Report each line in the items below that contains the string "ammeter", treating uppercase and lowercase as different.

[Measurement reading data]

╔══

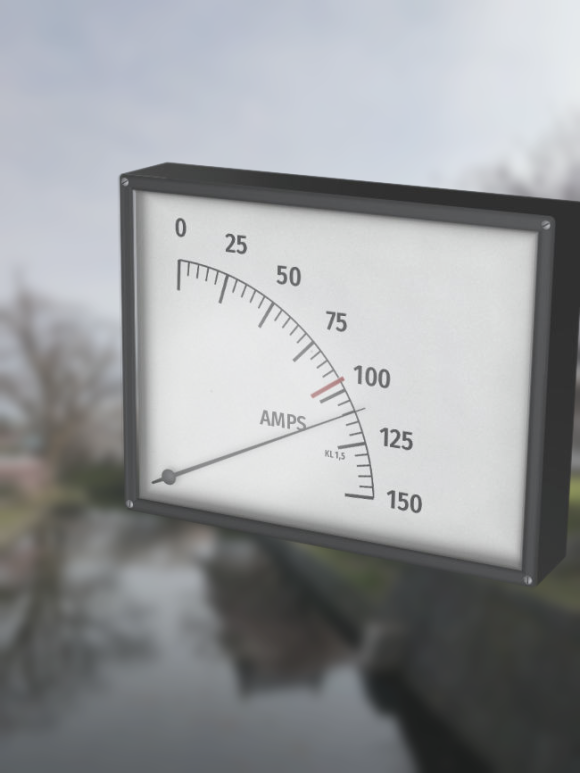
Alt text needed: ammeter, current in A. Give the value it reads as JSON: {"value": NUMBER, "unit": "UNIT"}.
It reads {"value": 110, "unit": "A"}
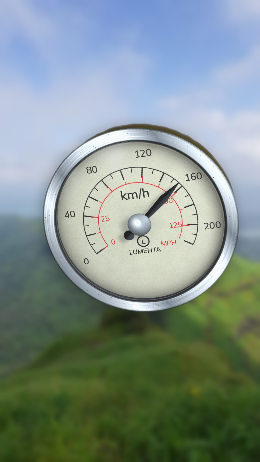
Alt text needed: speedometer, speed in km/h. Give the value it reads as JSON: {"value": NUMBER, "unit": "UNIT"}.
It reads {"value": 155, "unit": "km/h"}
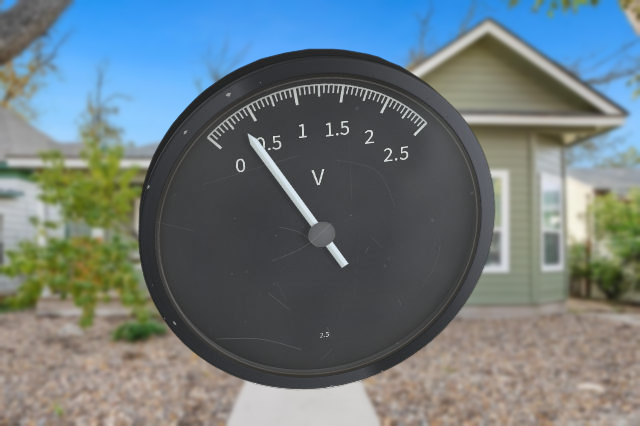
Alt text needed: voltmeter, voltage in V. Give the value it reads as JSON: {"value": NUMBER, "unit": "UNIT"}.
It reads {"value": 0.35, "unit": "V"}
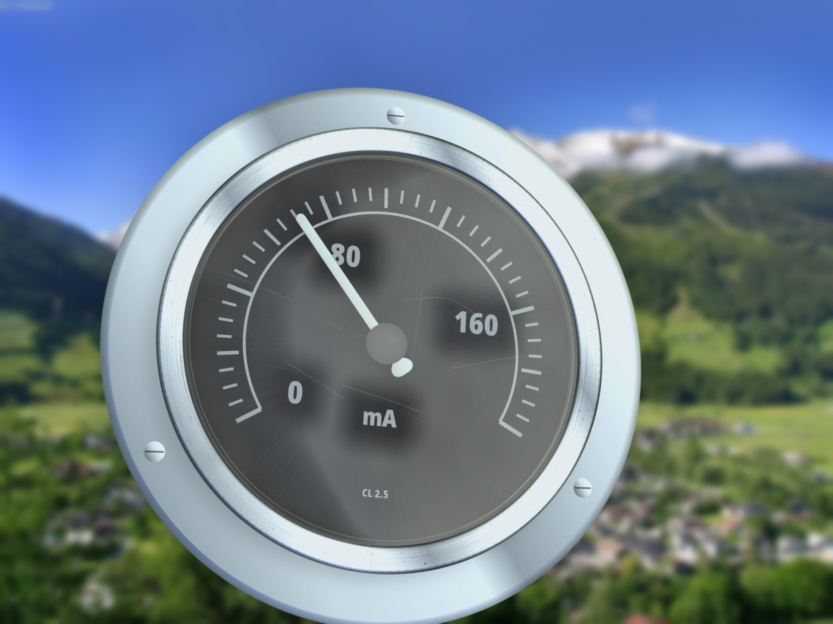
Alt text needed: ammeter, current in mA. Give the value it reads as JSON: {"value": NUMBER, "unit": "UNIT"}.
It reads {"value": 70, "unit": "mA"}
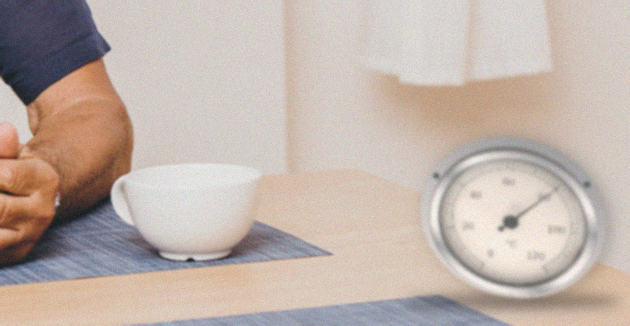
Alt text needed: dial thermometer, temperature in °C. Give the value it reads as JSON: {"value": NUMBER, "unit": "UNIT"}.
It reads {"value": 80, "unit": "°C"}
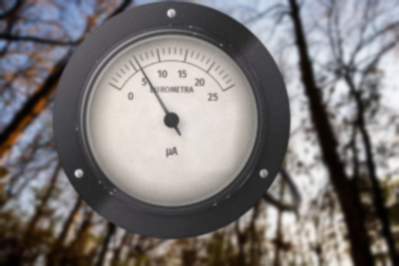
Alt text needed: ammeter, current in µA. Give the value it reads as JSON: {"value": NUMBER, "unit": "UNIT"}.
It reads {"value": 6, "unit": "µA"}
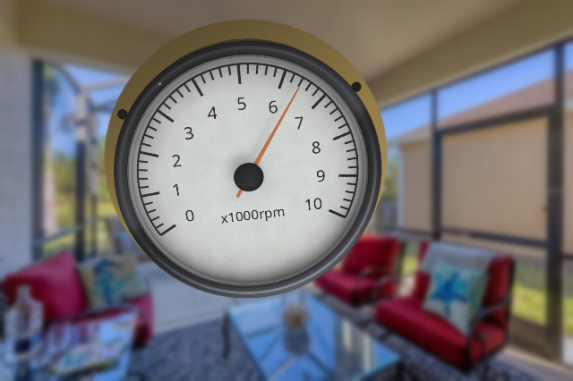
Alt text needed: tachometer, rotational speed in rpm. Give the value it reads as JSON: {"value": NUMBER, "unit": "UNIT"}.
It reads {"value": 6400, "unit": "rpm"}
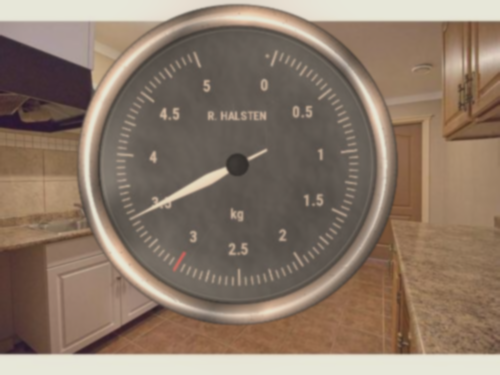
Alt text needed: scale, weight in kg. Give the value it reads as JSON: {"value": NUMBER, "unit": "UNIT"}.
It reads {"value": 3.5, "unit": "kg"}
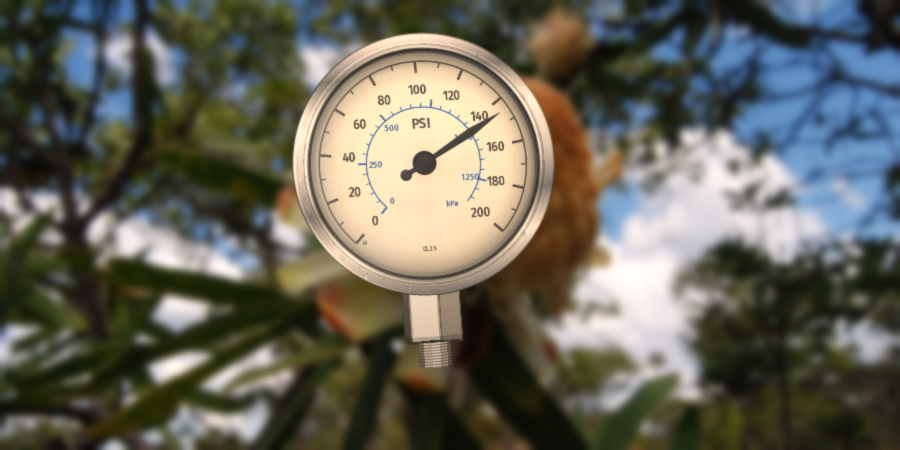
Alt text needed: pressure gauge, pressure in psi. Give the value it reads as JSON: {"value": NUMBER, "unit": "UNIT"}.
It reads {"value": 145, "unit": "psi"}
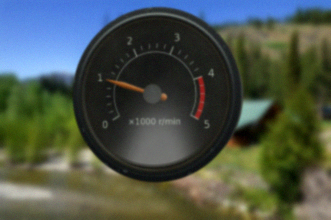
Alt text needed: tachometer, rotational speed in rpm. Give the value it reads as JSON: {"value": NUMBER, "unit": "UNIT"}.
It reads {"value": 1000, "unit": "rpm"}
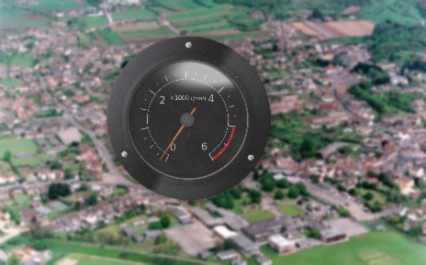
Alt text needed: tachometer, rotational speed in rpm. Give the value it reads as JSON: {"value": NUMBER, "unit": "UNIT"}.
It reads {"value": 125, "unit": "rpm"}
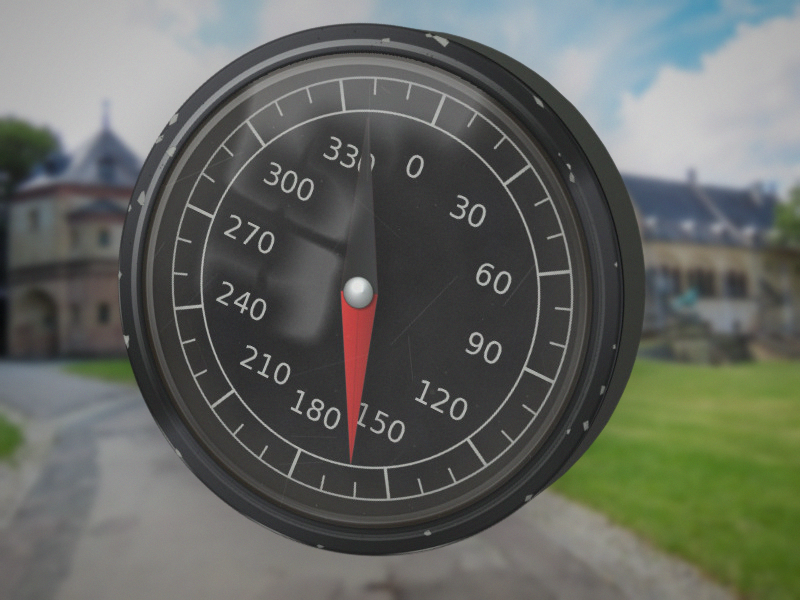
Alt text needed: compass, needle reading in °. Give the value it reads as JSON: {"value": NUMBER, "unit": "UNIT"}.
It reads {"value": 160, "unit": "°"}
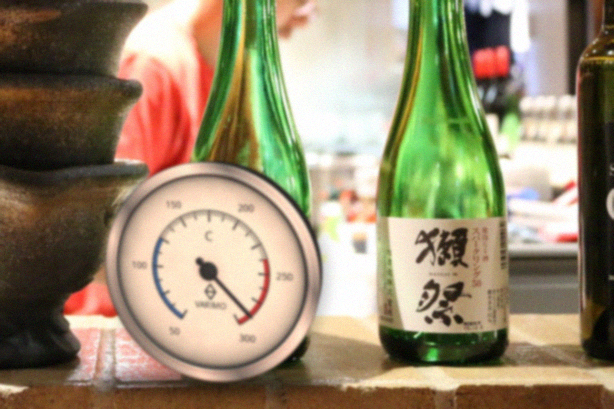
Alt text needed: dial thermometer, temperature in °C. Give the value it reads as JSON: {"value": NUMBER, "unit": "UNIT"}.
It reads {"value": 287.5, "unit": "°C"}
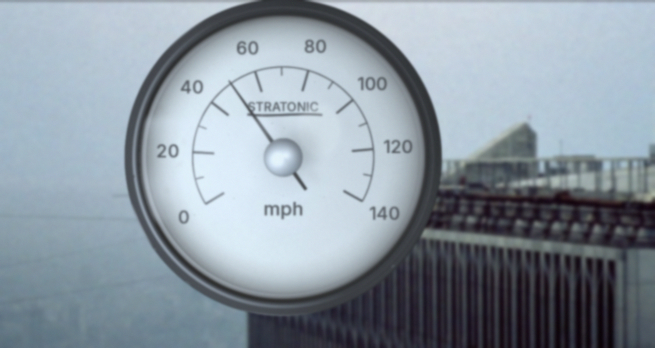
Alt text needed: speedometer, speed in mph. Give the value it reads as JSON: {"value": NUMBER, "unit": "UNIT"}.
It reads {"value": 50, "unit": "mph"}
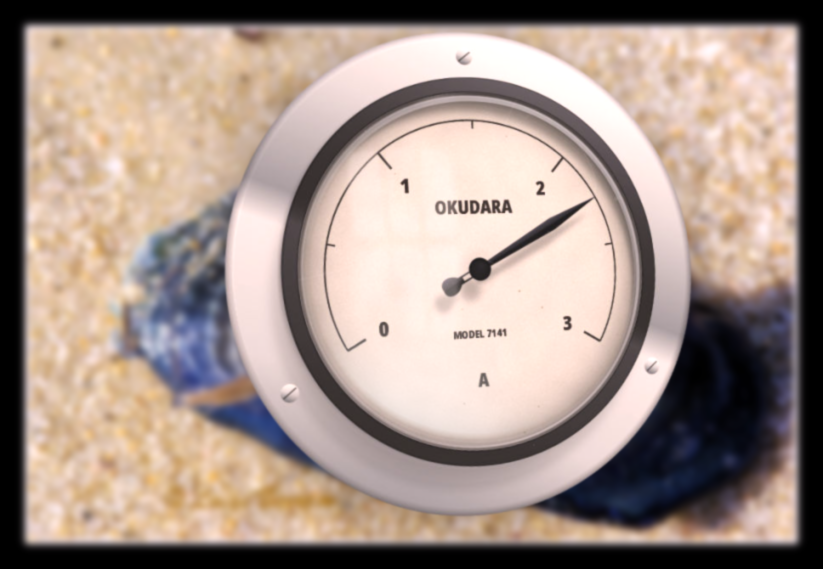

╚══

* Written reply *
Alt text needed: ammeter, current in A. Give the value it reads as JSON: {"value": NUMBER, "unit": "UNIT"}.
Alt text needed: ammeter, current in mA. Give the value it reads as JSON: {"value": NUMBER, "unit": "UNIT"}.
Alt text needed: ammeter, current in µA. Give the value it reads as JSON: {"value": NUMBER, "unit": "UNIT"}.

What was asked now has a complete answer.